Would you return the listing exactly as written, apart from its pictures?
◇ ◇ ◇ ◇
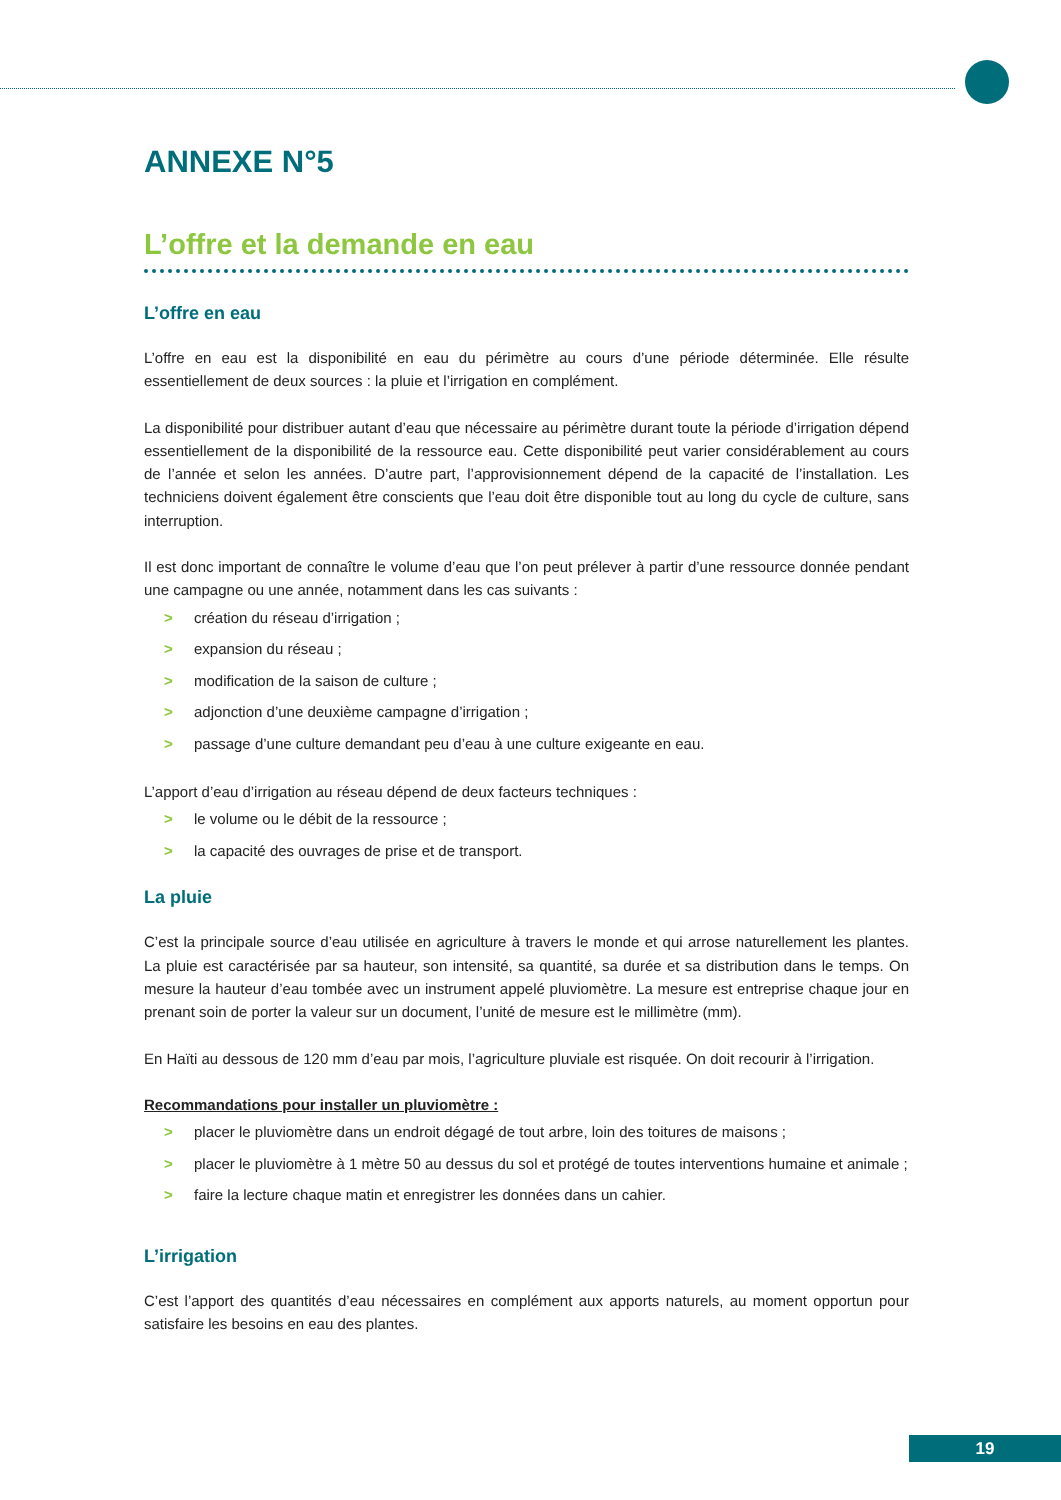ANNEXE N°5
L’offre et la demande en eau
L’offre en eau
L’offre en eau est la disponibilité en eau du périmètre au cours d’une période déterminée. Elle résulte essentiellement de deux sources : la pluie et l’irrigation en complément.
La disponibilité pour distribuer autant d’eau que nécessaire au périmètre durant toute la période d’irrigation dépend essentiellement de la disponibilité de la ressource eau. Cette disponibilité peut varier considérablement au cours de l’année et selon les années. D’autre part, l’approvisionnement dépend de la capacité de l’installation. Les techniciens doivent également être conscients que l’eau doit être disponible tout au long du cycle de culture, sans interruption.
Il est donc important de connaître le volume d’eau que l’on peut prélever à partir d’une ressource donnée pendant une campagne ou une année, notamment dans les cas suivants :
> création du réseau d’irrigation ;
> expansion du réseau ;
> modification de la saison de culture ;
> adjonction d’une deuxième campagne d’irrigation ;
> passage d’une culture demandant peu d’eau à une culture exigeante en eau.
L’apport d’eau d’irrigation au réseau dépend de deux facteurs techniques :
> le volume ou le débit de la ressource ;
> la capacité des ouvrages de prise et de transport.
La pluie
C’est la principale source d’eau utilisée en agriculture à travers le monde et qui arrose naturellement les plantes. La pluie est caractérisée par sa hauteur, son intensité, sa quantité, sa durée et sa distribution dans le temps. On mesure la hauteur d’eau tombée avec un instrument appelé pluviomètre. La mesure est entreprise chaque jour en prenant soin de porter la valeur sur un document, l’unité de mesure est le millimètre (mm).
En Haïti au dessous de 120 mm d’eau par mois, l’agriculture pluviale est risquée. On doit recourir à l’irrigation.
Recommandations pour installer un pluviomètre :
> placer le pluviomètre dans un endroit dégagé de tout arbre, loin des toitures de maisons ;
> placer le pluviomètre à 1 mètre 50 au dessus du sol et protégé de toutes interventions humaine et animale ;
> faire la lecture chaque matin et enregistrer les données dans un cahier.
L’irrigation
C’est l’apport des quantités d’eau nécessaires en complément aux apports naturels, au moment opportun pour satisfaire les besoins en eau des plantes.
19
◇ ◇ ◇ ◇
● **Written response**
ANNEXE N°5
L’offre et la demande en eau
L’offre en eau
L’offre en eau est la disponibilité en eau du périmètre au cours d’une période déterminée. Elle résulte essentiellement de deux sources : la pluie et l’irrigation en complément.
La disponibilité pour distribuer autant d’eau que nécessaire au périmètre durant toute la période d’irrigation dépend essentiellement de la disponibilité de la ressource eau. Cette disponibilité peut varier considérablement au cours de l’année et selon les années. D’autre part, l’approvisionnement dépend de la capacité de l’installation. Les techniciens doivent également être conscients que l’eau doit être disponible tout au long du cycle de culture, sans interruption.
Il est donc important de connaître le volume d’eau que l’on peut prélever à partir d’une ressource donnée pendant une campagne ou une année, notamment dans les cas suivants :
> création du réseau d’irrigation ;
> expansion du réseau ;
> modification de la saison de culture ;
> adjonction d’une deuxième campagne d’irrigation ;
> passage d’une culture demandant peu d’eau à une culture exigeante en eau.
L’apport d’eau d’irrigation au réseau dépend de deux facteurs techniques :
> le volume ou le débit de la ressource ;
> la capacité des ouvrages de prise et de transport.
La pluie
C’est la principale source d’eau utilisée en agriculture à travers le monde et qui arrose naturellement les plantes. La pluie est caractérisée par sa hauteur, son intensité, sa quantité, sa durée et sa distribution dans le temps. On mesure la hauteur d’eau tombée avec un instrument appelé pluviomètre. La mesure est entreprise chaque jour en prenant soin de porter la valeur sur un document, l’unité de mesure est le millimètre (mm).
En Haïti au dessous de 120 mm d’eau par mois, l’agriculture pluviale est risquée. On doit recourir à l’irrigation.
Recommandations pour installer un pluviomètre :
> placer le pluviomètre dans un endroit dégagé de tout arbre, loin des toitures de maisons ;
> placer le pluviomètre à 1 mètre 50 au dessus du sol et protégé de toutes interventions humaine et animale ;
> faire la lecture chaque matin et enregistrer les données dans un cahier.
L’irrigation
C’est l’apport des quantités d’eau nécessaires en complément aux apports naturels, au moment opportun pour satisfaire les besoins en eau des plantes.
19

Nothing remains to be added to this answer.